Le cinéma d’auteur a, ces dernières années, largement contribué à dénuder et exposer la ruralité de notre temps. Du drame aussi humain que bovin de Petit Paysan, en passant par le village confidentiel de Chien de la casse et par la dure réalité de Vingt-Dieux, la campagne contemporaine aussi familière pour certain que distante pour d’autres a définitivement eu son heure de gloire et ce, avec une méticulosité épatante. Si le portrait du monde rural a retrouvé du souffle avec les œuvres précédemment citées, certaines facettes restent encore aujourd’hui en arrière-plan. En 1975, Serge Leroy signait une œuvre d’une noirceur aussi abominable qu’humaine. Une horreur champêtre où l’homme dompte aussi bien nature que congénères, la face sombre d’un cadre bucolique où la domination sexiste s’ancre dans la boue, la terre et le sang.
À ses débuts, La Traque dépeint une partie de chasse a priori banale. Bien que l’activité soit hautement barbare et légitimement sujette aux controverses, les premières minutes du long-métrage ne choquent pas spécialement pour l’esthétique rurale qui y est associée. Les fusils sont quelque part à leur place, ces hommes un peu bourrus au patois local sont visiblement de fiers habitants de la région et les alentours boisés présentés sous la grisaille font état d’une Normandie fidèle à elle-même. L’anomalie, c’est de constater cet étrange entre-soi que le film s’attelle à disséquer tout du long.
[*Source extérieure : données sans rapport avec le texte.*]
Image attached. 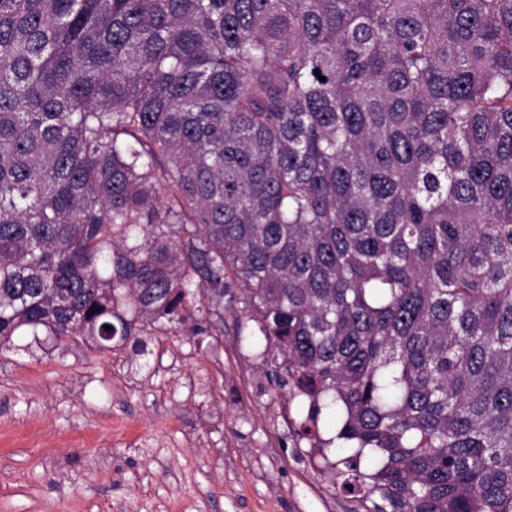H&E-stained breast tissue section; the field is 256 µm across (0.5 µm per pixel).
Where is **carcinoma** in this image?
Instances as JSON below:
<instances>
[{
	"label": "carcinoma",
	"instance_id": "cac0c4a2",
	"mask_svg": "<svg viewBox=\"0 0 512 512\" xmlns=\"http://www.w3.org/2000/svg\"><path fill=\"white\" fill-rule=\"evenodd\" d=\"M226 309L354 512H512V0H0V348Z\"/></svg>",
	"mask_w": 512,
	"mask_h": 512
}]
</instances>
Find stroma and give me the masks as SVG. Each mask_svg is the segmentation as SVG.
<instances>
[{
  "instance_id": "35a3bbf8",
  "label": "stroma",
  "mask_w": 512,
  "mask_h": 512,
  "mask_svg": "<svg viewBox=\"0 0 512 512\" xmlns=\"http://www.w3.org/2000/svg\"><path fill=\"white\" fill-rule=\"evenodd\" d=\"M151 348L0 349V512H352L255 324Z\"/></svg>"
}]
</instances>
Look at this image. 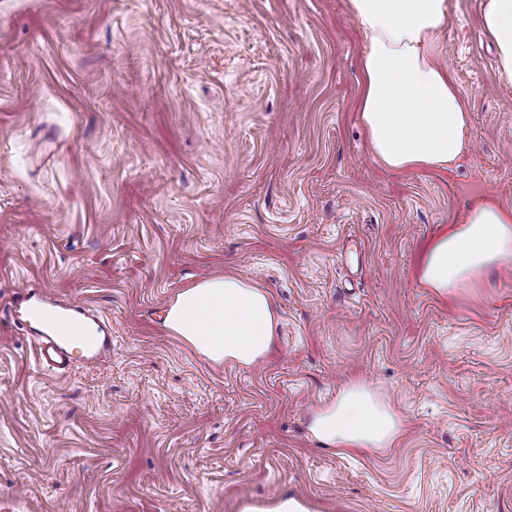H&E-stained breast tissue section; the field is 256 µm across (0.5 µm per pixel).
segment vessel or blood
<instances>
[{"label":"vessel or blood","instance_id":"b4317fda","mask_svg":"<svg viewBox=\"0 0 512 512\" xmlns=\"http://www.w3.org/2000/svg\"><path fill=\"white\" fill-rule=\"evenodd\" d=\"M14 315L25 326L34 327L36 357L52 371H64L75 357L93 360L109 354L112 350V333L106 329L88 336L81 354L78 355L71 351L69 345L56 338L53 327L61 320L70 321L78 329L86 328L89 309L83 304L66 303L50 298L42 291L22 289L16 293Z\"/></svg>","mask_w":512,"mask_h":512}]
</instances>
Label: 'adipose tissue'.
<instances>
[{
	"label": "adipose tissue",
	"instance_id": "1",
	"mask_svg": "<svg viewBox=\"0 0 512 512\" xmlns=\"http://www.w3.org/2000/svg\"><path fill=\"white\" fill-rule=\"evenodd\" d=\"M349 7L364 37L356 110L374 159L391 171L450 169L470 149L471 109L442 61L448 0H349ZM481 28L496 48L497 80L511 84L512 0H482ZM511 259L512 207L482 199L428 242L419 276L445 295ZM165 324L201 354L243 365L270 349L276 327L265 291L231 275L179 293ZM310 430L340 450L378 449L393 444L401 422L369 389L352 385Z\"/></svg>",
	"mask_w": 512,
	"mask_h": 512
}]
</instances>
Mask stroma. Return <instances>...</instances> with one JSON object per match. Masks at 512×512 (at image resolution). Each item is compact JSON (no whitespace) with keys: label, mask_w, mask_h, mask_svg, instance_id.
<instances>
[{"label":"stroma","mask_w":512,"mask_h":512,"mask_svg":"<svg viewBox=\"0 0 512 512\" xmlns=\"http://www.w3.org/2000/svg\"><path fill=\"white\" fill-rule=\"evenodd\" d=\"M441 42L471 150L397 172L355 111L349 0H0V309L28 284L112 326L60 376L0 319V512H512V261L447 296L419 277L472 200L512 205V84L480 0ZM224 275L272 301L256 364L164 326ZM354 383L392 447L311 434Z\"/></svg>","instance_id":"35a3bbf8"}]
</instances>
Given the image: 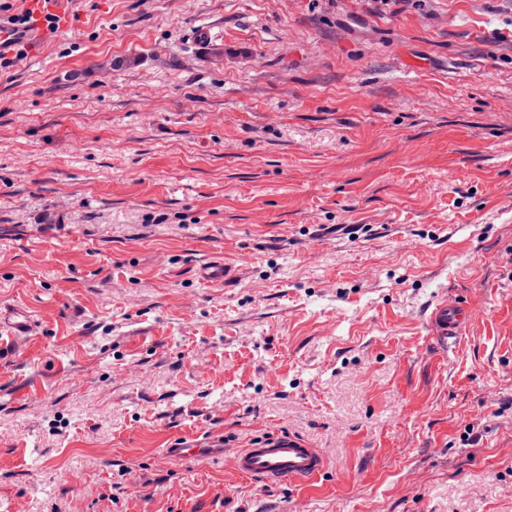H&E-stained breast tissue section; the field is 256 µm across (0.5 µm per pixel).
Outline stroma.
Listing matches in <instances>:
<instances>
[{
	"label": "stroma",
	"mask_w": 512,
	"mask_h": 512,
	"mask_svg": "<svg viewBox=\"0 0 512 512\" xmlns=\"http://www.w3.org/2000/svg\"><path fill=\"white\" fill-rule=\"evenodd\" d=\"M68 13L0 70V512H512V0ZM277 432L316 485L226 464ZM428 310L430 334L444 346L461 338L473 315L469 306L456 300L448 301V298L437 300ZM203 451L208 454L224 455V443L208 446L199 441L179 442L165 448V455L171 462L181 463L186 459L201 455Z\"/></svg>",
	"instance_id": "obj_1"
}]
</instances>
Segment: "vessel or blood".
Returning a JSON list of instances; mask_svg holds the SVG:
<instances>
[{"mask_svg": "<svg viewBox=\"0 0 512 512\" xmlns=\"http://www.w3.org/2000/svg\"><path fill=\"white\" fill-rule=\"evenodd\" d=\"M31 21L25 27L13 29L0 22V57L14 54L19 48L39 52L50 30L44 14L43 0H26ZM472 319V310L459 301L440 299L429 307L428 325L431 336L440 344L458 341ZM223 454V445L204 446L201 442H179L169 445L166 457L174 463L199 456L202 452ZM235 473L258 483L307 486L319 481L327 469L324 455L310 447L301 437L270 434L259 438L250 447L236 453L229 461Z\"/></svg>", "mask_w": 512, "mask_h": 512, "instance_id": "obj_1", "label": "vessel or blood"}]
</instances>
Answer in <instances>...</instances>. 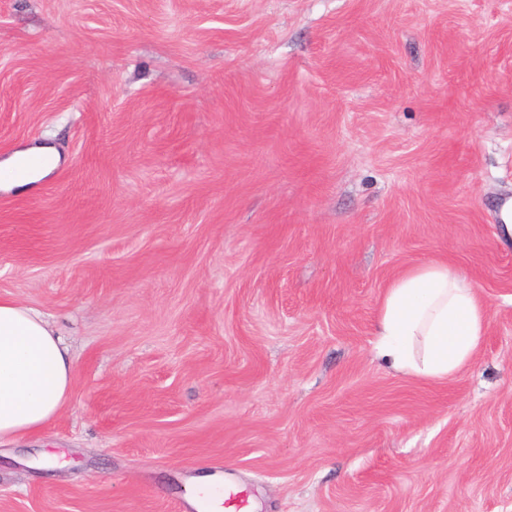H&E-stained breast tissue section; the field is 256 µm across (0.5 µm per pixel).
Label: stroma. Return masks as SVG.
Wrapping results in <instances>:
<instances>
[{"label": "stroma", "mask_w": 512, "mask_h": 512, "mask_svg": "<svg viewBox=\"0 0 512 512\" xmlns=\"http://www.w3.org/2000/svg\"><path fill=\"white\" fill-rule=\"evenodd\" d=\"M0 296L70 405L0 443V512H512V0H0ZM445 260L488 331L445 383L373 321ZM56 469L39 467L43 453ZM47 159V162L36 167L29 175L15 173L23 160ZM59 157L51 147H41L16 153L0 165V184L10 188H24L40 179L49 176L58 163Z\"/></svg>", "instance_id": "35a3bbf8"}]
</instances>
La caméra suit un groupe d’hommes, tous plus ou moins assujettis à une figure patronale faisant office d’autorité même en dehors des heures de travail. La seule femme présente lors du récit ne sera que la victime, présentée comme une étrangère aussi bien au sens ethnologique que d’un point de vue – forcément- genré. La meute et la proie sont donc déjà posées sur l’écran avant même que tout drame ne survienne.
Instrument phallique par évidence, l’horreur ne survient pourtant pas de l’arme de chasse. L‘abject prend forme sexuelle, s’incarnant dans un viol perpétré par l’un des chasseurs avec la complicité d’un de ses collègues. Scène explicitement sensible, il convient de saluer encore aujourd’hui le minimalisme avec lequel Serge Leroy acte l’horreur. Aucun voyeurisme ni plan mal venu, seule une ellipse qui dit tout pour enfin s’attarder sur ceux que l’objectif compte dénoncer : cette assemblée d’agresseurs misogynes, assoiffés naturellement d’une violence exacerbée par leur position de domination, d’abord envers les animaux sauvages et vis à vis de cette femme, sur laquelle ils prennent aisément l’ascendant.

Sans aller dans le Rape and Revenge sanglant comme le fera Virginie Despentes ou plus récemment Coralie Fargeat, La Traque devient tout de même une histoire où la victime ne reste pas cantonnée à son statut d’individu impuissant et traumatisé. Sa première rébellion passe par un retour à l’envoyeur, assénant un coup de fusil plus que mérité à son agresseur. La lente agonie du violeur viendra alors rythmer le film, faisant comprendre que ses « amis » se soucient bien plus du silence de la victime que de la vie d’un des leurs. S’en suit un récit volontairement déséquilibré au niveau des points de vue, Serge Leroy choisit de mettre en avant ce groupe de chasseurs, au bord de la panique du fait de la fuite de leur proie. Le désordre et les décisions risquées s’enchaînent, si tout le monde n’approuve pas le geste commis par leur compère, tous feront pourtant le choix de le défendre en forçant sa victime à ne rien raconter. Même le plus « sensé » abandonne vite son statut de médiateur entre prédateurs et proie, sous la pression d’un groupe masculin en pleine possession du rapport de force. L’omerta sexiste atteint alors son paroxysme.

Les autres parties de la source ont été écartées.